I was so happy. Even after having gone through the process, you still don’t know 100 percent how it’s going to turn out. But when you see it for the first time, in that moment, it is like a dream come true. All the hard work that had been done with the design team, picking the materials, the colours, the final details, it all came together perfectly. The Louis Vuitton and Dan Carter rugby ball, it's more than everything that I thought it would be.
Why did you choose these specific materials? The combination of the Monogram Eclipse Canvas and the black natural cowhide leather?
It was a tough decision, and like I said, I think any of the materials would have looked fantastic on a rugby ball. I love history—the history of the brand, of the company—and the Monogram is a real heritage piece of Louis Vuitton. It was then a question of the brown or the black version. Coming back to my roots as a New Zealander and having played for the All Blacks for so long (in a black jersey) and having the career that I did, black is a strong colour that really relates well to me and my rugby career. I also thought about the Japanese market and thinking they would absolutely love it. It stood out to me compared to the other leather materials we could have used. It's the main reason that we decided on the Monogram, and again I love the history aspect as well.
Besides having been part of the creative and design process, any personal anecdotes or highlights on this ball?It's got my personalised signature, my name, the Louis Vuitton branding, and you will find a very special part of the bow, that amazing leather, vintage-looking lacing that was a direct request I had put in. I love this sort of history, the vintage style, the lacing. I wanted a ball that looked vintage but was still relevant in today's market, so it's like a bit of a mix of the two; the vintage style with the modern look.

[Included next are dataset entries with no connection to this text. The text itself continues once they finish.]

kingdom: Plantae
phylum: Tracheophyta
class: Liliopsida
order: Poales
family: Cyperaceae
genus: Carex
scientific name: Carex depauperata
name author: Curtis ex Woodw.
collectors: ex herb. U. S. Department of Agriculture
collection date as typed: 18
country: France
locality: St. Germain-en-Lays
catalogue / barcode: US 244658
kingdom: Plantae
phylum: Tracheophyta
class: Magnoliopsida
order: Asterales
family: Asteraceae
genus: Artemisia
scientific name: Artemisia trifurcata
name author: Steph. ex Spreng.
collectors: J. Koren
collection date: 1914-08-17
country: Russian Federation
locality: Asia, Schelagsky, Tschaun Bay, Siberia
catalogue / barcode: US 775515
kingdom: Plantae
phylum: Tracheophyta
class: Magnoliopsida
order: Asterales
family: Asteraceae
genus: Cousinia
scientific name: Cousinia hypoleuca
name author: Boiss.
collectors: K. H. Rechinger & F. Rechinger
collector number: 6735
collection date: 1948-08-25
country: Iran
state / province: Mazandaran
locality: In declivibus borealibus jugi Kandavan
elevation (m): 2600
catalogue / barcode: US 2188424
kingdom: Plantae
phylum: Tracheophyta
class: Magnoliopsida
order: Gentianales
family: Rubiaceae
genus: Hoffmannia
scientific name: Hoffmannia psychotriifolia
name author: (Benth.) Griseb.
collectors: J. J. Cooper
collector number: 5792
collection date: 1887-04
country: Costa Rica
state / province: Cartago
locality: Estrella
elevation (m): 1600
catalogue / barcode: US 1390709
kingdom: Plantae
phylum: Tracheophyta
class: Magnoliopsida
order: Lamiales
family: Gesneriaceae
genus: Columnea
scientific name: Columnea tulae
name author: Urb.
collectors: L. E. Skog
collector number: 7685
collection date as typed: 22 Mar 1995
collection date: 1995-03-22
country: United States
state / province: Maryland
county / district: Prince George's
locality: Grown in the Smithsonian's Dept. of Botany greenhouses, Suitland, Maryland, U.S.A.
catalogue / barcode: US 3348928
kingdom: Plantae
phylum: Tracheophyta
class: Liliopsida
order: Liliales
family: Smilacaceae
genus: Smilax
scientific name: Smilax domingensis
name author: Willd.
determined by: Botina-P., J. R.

Another part of the design process was the shape, it was important that it could be immediately identified as a rugby ball. That was the first thing I looked at when I saw the ball, to make sure that it’s not an American football shape, but a real rugby ball. There was the detail in the lacing, the shape was perfect, the size, so yes, it's a rugby ball.
Is this the ideal ball for you? The vintage but modern aspects with the representations of your roots, the All Blacks…?
When you design something like that, it needs to have a story, so the colourway—from the dark black, from my New Zealand heritage, the vintage style of the lacing of the original rugby balls they used to play with decades ago, the modern look, the Monogram canvas, the little bit of details on the stitching, the signature—it all comes together perfectly.
What will you do with your ball that you will keep?
This sounds bad, but I will probably kick it through the posts. As much as I'd love to sit it in my house as a beautiful piece, there is just something that I need to do whenever I have a ball in my hand and that's to kick it. I’m going to find the goal posts and I am going to kick the ball through the posts because that's just what I am so used to. I will be so worried about getting it dirty, doing any damage to it, so I'll quickly grab it, clean it like it's my baby, and get it perfect again. And then put it there for people to enjoy and to pass on to my children. My children will probably kick it too much, and they can pass it on to their children, and it will be around for generations.
You will let your children play with it?
I will let them touch it, but they would probably destroy it. Some of the other toys that they have, they've destroyed, and this is a very special piece I want them to admire. They will be able to touch it and throw it around a little bit, but they won't be kicking it around the muddy rugby fields of New Zealand.
The Louis Vuitton and Dan Carter rugby ball is available in selected Louis Vuitton stores in Japan from today.